**Working data:**

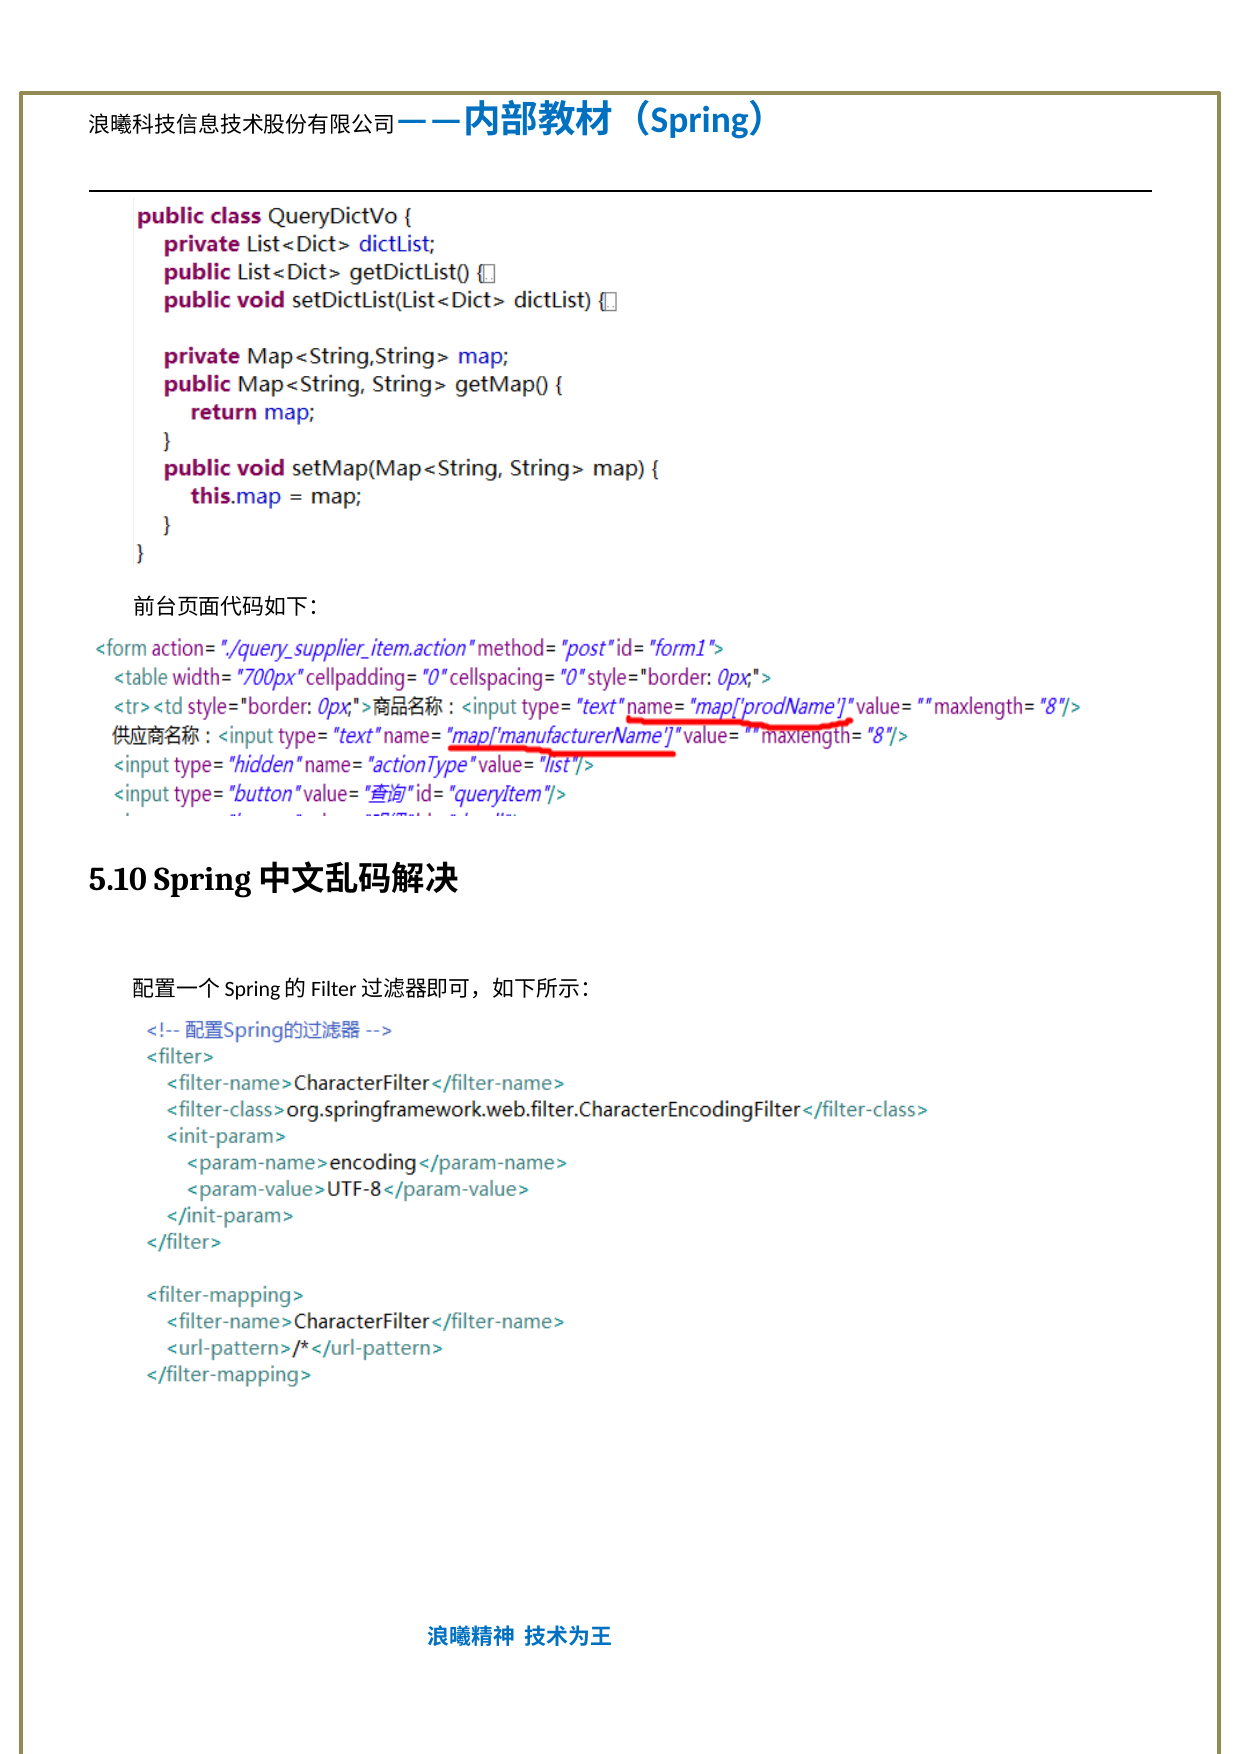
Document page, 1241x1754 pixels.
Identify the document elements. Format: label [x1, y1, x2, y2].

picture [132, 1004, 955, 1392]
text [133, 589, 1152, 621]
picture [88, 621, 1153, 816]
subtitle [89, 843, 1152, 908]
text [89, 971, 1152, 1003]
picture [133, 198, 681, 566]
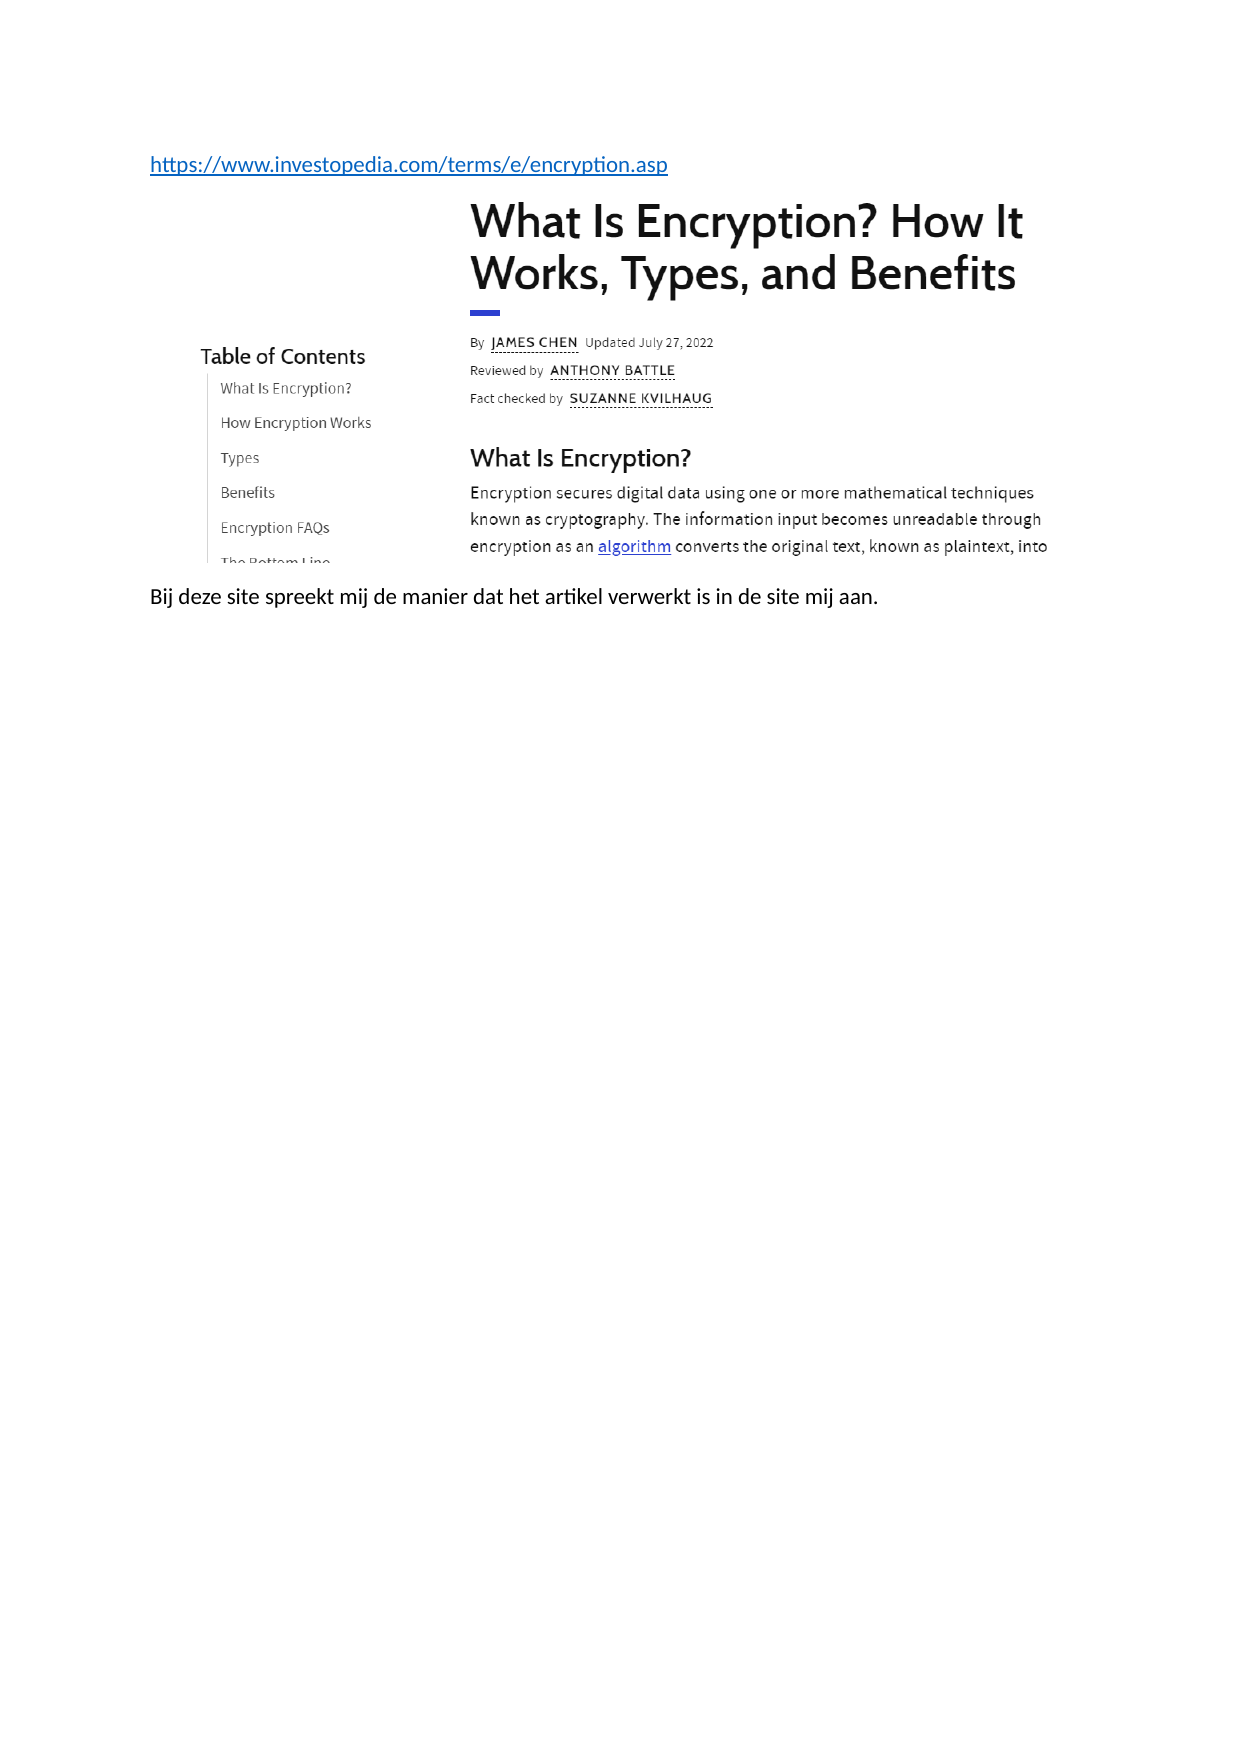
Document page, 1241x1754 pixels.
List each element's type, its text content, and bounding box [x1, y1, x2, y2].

**What you will do:** Please transcribe exactly the lines from the one that contains "text [89, 971, 1152, 1003]" through the closing line of the entries, with no pictures.

**Answer area:**
text [89, 971, 1152, 1003]
picture [133, 198, 681, 566]
Document page, 1241x1754 pixels.
List each element's type, its text content, and bounding box [x1, y1, x2, y2].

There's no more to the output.